Source material =>
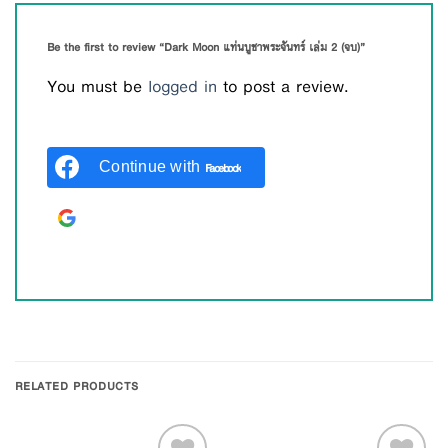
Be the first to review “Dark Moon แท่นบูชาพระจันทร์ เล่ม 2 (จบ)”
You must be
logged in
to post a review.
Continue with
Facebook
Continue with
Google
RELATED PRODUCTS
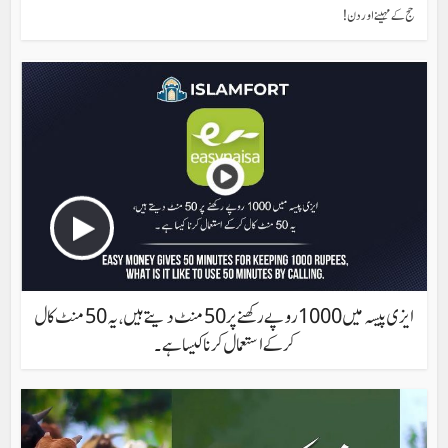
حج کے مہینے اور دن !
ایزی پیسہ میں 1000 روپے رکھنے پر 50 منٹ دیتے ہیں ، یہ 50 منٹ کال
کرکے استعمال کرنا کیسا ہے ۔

==

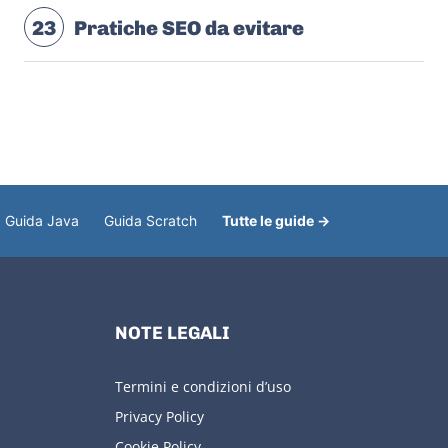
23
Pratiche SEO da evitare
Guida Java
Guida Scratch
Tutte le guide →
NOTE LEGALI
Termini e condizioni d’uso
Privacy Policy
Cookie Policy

Task statement => Write out every line of the data that holds the word "review".

Solution for this exercise =>
Be the first to review “Dark Moon แท่นบูชาพระจันทร์ เล่ม 2 (จบ)”
to post a review.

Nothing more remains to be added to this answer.